It stalled quietly, almost anticlimactically — a pause button hit on a bill that was supposed to make noise. A Virginia House of Delegates subcommittee voted Monday to push off, until next year, a proposal that would slap a 10% tax on the gross receipts of adult websites doing business in the state.
The bill, HB 720, would apply that tax to revenue from adult sites “produced, sold, filmed, generated, or otherwise based” in Virginia — a definition broad enough to make even seasoned tax attorneys squint and reread it twice.
At a Finance subcommittee hearing, the bill’s sponsor, Delegate Eric Zehr, framed the measure as something more than just another line item in the tax code. While most proposed tax hikes, he said, tend to discourage businesses that “contribute in a positive way without societal detriment,” he argued that commercial adult sites fall into a different category altogether.
“They contribute to the mental health crisis straining our behavioral health system,” Zehr said. “Their profit is our loss.”

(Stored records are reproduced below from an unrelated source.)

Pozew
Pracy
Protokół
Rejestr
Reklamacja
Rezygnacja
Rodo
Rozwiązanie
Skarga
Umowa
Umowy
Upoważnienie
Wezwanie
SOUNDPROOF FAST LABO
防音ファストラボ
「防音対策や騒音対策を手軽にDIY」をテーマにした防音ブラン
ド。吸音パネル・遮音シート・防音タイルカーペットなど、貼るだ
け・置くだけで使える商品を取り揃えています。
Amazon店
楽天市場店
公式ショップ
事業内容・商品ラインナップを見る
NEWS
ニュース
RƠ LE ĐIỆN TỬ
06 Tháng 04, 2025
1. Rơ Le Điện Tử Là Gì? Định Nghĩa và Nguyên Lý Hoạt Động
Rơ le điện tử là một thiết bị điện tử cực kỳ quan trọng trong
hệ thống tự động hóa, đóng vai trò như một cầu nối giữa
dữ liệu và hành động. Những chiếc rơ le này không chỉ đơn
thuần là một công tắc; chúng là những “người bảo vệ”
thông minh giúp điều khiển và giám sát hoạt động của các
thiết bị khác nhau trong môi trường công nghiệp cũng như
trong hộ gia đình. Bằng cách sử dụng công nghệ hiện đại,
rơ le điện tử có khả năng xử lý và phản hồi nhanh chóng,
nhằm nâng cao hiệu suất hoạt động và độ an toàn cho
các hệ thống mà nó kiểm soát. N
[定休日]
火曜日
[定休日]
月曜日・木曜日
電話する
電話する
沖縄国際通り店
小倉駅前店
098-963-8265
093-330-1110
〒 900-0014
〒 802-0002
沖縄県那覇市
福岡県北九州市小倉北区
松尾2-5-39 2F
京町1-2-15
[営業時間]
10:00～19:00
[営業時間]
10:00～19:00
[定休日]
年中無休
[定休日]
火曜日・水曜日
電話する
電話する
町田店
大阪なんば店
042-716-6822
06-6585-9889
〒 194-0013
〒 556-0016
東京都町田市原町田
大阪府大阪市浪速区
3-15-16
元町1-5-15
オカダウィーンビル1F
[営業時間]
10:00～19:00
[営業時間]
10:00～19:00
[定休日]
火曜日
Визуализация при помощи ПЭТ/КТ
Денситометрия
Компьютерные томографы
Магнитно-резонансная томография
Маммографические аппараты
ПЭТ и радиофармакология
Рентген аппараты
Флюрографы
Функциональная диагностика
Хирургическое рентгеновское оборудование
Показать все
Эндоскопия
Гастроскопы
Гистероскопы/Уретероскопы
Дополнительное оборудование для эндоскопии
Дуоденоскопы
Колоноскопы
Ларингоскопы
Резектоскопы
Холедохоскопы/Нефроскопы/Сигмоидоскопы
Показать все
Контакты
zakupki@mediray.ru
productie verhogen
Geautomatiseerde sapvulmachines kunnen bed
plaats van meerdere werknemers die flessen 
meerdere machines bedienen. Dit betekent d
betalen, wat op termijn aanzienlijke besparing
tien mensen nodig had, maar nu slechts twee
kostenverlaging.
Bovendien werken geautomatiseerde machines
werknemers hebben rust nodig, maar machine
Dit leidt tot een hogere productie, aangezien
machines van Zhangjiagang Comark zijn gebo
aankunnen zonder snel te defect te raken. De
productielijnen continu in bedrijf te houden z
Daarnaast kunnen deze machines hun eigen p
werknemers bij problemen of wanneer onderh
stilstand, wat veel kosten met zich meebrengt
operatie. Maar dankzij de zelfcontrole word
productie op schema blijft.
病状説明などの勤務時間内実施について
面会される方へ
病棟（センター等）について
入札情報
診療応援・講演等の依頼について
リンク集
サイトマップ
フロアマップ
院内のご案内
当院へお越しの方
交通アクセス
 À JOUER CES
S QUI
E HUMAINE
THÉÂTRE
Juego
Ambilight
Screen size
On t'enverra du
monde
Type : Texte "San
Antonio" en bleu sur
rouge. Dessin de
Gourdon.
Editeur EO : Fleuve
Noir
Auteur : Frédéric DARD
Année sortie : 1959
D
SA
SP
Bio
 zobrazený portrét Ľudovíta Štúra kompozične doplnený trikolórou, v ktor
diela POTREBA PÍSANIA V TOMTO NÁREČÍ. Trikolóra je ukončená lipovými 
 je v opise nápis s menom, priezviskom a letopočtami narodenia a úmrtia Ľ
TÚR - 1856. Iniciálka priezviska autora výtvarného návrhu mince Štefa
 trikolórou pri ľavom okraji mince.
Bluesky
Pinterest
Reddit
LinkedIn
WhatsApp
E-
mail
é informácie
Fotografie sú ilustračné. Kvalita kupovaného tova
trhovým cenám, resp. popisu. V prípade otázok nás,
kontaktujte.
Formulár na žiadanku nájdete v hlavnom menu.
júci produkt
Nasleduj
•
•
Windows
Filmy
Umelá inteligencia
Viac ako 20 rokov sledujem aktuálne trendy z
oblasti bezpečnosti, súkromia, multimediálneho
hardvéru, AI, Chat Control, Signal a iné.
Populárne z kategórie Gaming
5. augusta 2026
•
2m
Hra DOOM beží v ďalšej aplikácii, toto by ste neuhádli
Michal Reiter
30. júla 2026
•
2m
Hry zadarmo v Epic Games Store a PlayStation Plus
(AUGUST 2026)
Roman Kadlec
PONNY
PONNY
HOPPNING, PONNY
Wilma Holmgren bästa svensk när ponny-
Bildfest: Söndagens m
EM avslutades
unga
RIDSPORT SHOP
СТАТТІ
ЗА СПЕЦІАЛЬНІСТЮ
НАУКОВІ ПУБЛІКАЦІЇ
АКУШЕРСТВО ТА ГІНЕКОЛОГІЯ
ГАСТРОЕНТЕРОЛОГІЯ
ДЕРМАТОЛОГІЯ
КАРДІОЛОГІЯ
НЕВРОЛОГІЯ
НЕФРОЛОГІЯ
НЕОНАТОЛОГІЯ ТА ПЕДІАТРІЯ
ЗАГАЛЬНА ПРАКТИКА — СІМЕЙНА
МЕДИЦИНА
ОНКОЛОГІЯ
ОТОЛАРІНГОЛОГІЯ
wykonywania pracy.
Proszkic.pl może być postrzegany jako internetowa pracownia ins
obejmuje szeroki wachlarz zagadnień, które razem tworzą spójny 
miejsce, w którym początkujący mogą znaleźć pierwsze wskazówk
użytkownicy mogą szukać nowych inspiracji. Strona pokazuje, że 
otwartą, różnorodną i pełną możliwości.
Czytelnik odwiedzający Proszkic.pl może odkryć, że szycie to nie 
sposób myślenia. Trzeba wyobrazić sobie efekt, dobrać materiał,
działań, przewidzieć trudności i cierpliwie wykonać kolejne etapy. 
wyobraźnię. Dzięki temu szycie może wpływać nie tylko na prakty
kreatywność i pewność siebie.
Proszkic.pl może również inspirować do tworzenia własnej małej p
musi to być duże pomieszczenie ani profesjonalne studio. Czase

Under the proposal, money raised by the tax would flow into Virginia’s Behavioral Health and Developmental Services Trust Fund — a pool created to support care and treatment for people relying on public mental health, developmental, and substance abuse services.
“The purveyors of this content are profiting while the rest of us are paying,” Zehr argued. “Those profiting at the expense of our children need to pitch in.”
He also pointed to Virginia’s age verification law, passed in 2023, praising it as a step forward — but not nearly a final one. In his view, the law simply hasn’t gone far enough.
“This legislation would disincentivize these providers from further damaging our children’s mental health and development, and simultaneously help promote their mental health by increasing the income going into the Behavioral Health and Developmental Services Trust Fund,” Zehr told the subcommittee. “This isn’t simply an ideological attack. There is a direct connection, a direct line between this and what we’re paying for in the mental health system.”
Others in the room weren’t convinced. Subcommittee members raised red flags about constitutionality — concerns that legislative counsel tied to potential conflicts with freedom of speech — and about how the bill would work in practice, especially given the global, borderless nature of the adult industry.
Delegate Vivian Watts put it bluntly: “Trying to determine how we could enforce this, particularly as a tax matter, would be extraordinarily complicated.”
In the end, the subcommittee voted unanimously to carry the bill over until the 2027 legislative session, effectively shelving it for now.
As the gavel came down, Subcommittee Chair Phil Hernandez offered Zehr a parting note that sounded less like a rejection and more like a long pause: “We want to give you a chance to keep working on this.”